What they found is that the feelings the brides and grooms spoke of about their marriage were not associated with their marital happiness. Instead, it was the gut-level negative evaluations of their partners that they unknowingly revealed during a baseline experiment that predicted future happiness, according to the researchers.
“Although they may be largely unwilling or unable to verbalize them, people’s automatic evaluations of their partners predict one of the most important outcomes of their lives — the trajectory of their marital satisfaction,” the researchers wrote in a paper published in the journal Science.
The researchers found that people’s conscious attitudes — or how they said they felt — did not always reflect their gut-level feelings about their marriage. And it is those gut-level feelings, not their conscious ones, that actually predicted how happy they remained over time.
“Everyone wants to be in a good marriage,” McNulty said. “And in the beginning, many people are able to convince themselves of that at a conscious level.
“But these automatic, gut-level responses are less influenced by what people want to think. You can’t make yourself have a positive response through a lot of wishful thinking.”
For their experiment, the researchers asked each individual to report their relationship satisfaction and the severity of their specific relationship problems. The participants also were asked to provide their conscious evaluations by describing their marriage according to 15 pairs of opposing adjectives, such as “good” or “bad,” “satisfied” or “unsatisfied.”
Most interesting to the researchers, though, were the findings regarding another measure designed to test their automatic attitudes, or gut-level responses.
This experiment involved flashing a photo of the study participant’s spouse on a computer screen for just one-third of a second followed by a positive word like “awesome” or “terrific” or a negative word like “awful” or “terrible.” The individuals simply had to press a key on the keyboard to indicate whether the word was positive or negative. The researchers used special software to measure reaction time.
“It’s generally an easy task, but flashing a picture of their spouse makes people faster or slower depending on their automatic attitude toward the spouse,” McNulty said.
“People who have really positive feelings about their partners are very quick to indicate that words like ‘awesome’ are positive words and very slow to indicate that words like ‘awful’ are negative words.”
That’s because people with positive gut-level attitudes were really good at processing positive words but bad at processing negative words when those automatic attitudes were activated, he explained.

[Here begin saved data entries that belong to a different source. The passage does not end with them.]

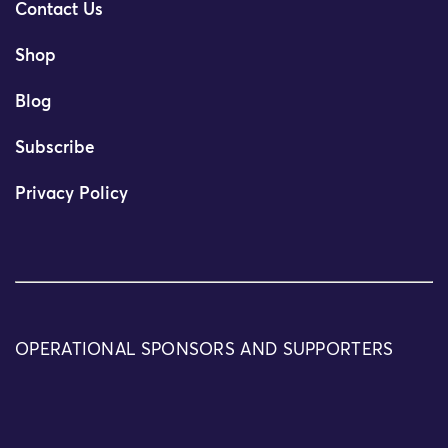
Contact Us
Shop
Blog
Subscribe
Privacy Policy
OPERATIONAL SPONSORS AND SUPPORTERS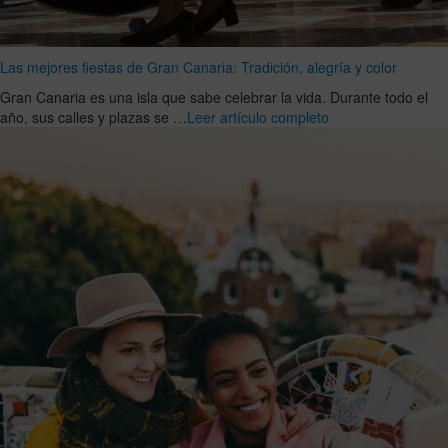
Las mejores fiestas de Gran Canaria: Tradición, alegría y color
Gran Canaria es una isla que sabe celebrar la vida. Durante todo el
año, sus calles y plazas se …
Leer artículo completo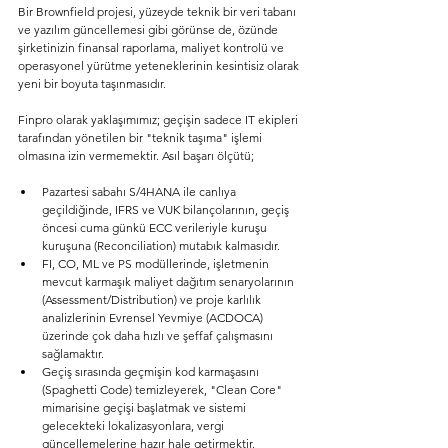
Bir Brownfield projesi, yüzeyde teknik bir veri tabanı 
ve yazılım güncellemesi gibi görünse de, özünde 
şirketinizin finansal raporlama, maliyet kontrolü ve 
operasyonel yürütme yeteneklerinin kesintisiz olarak 
yeni bir boyuta taşınmasıdır.
Finpro olarak yaklaşımımız; geçişin sadece IT ekipleri 
tarafından yönetilen bir "teknik taşıma" işlemi 
olmasına izin vermemektir. Asıl başarı ölçütü;
Pazartesi sabahı S/4HANA ile canlıya 
geçildiğinde, IFRS ve VUK bilançolarının, geçiş 
öncesi cuma günkü ECC verileriyle kuruşu 
kuruşuna (Reconciliation) mutabık kalmasıdır.
FI, CO, ML ve PS modüllerinde, işletmenin 
mevcut karmaşık maliyet dağıtım senaryolarının 
(Assessment/Distribution) ve proje karlılık 
analizlerinin Evrensel Yevmiye (ACDOCA) 
üzerinde çok daha hızlı ve şeffaf çalışmasını 
sağlamaktır.
Geçiş sırasında geçmişin kod karmaşasını 
(Spaghetti Code) temizleyerek, "Clean Core" 
mimarisine geçişi başlatmak ve sistemi 
gelecekteki lokalizasyonlara, vergi 
güncellemelerine hazır hale getirmektir.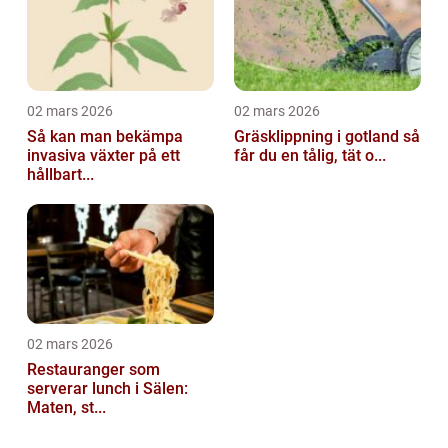
02 mars 2026
02 mars 2026
Så kan man bekämpa
Gräsklippning i gotland så
invasiva växter på ett
får du en tålig, tät o...
hållbart...
02 mars 2026
Restauranger som
serverar lunch i Sälen:
Maten, st...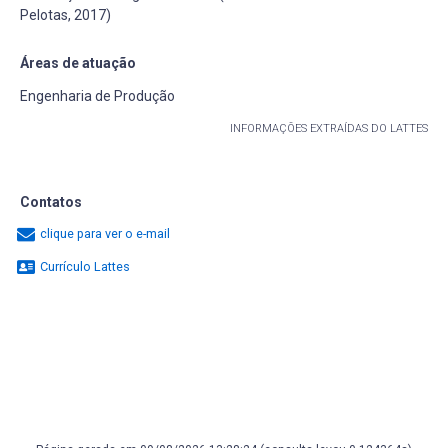
Pelotas, 2017)
Áreas de atuação
Engenharia de Produção
INFORMAÇÕES EXTRAÍDAS DO LATTES
Contatos
clique para ver o e-mail
Currículo Lattes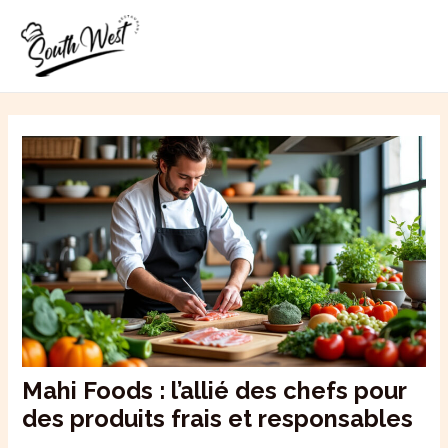
Aller
MAI
au
ME
contenu
Mahi Foods : l’allié des chefs pour
des produits frais et responsables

The opposite was also true. When a spouse had negative feelings about their partner that were activated by the brief exposure to the photo, they had a harder time switching gears to process the positive words.
The explicit and implicit experiments were performed only once, at the baseline, but the researchers checked in with the couples every six months and asked them to report relationship satisfaction.
They found that the people who unwittingly revealed negative or lukewarm attitudes during the implicit measure reported the most marital dissatisfaction four years later. The conscious attitudes were unrelated to changes in marital satisfaction.
“I think the findings suggest that people may want to attend a little bit to their gut,” McNulty said. “If they can sense that their gut is telling them that there is a problem, then they might benefit from exploring that, maybe even with a professional marriage counselor.”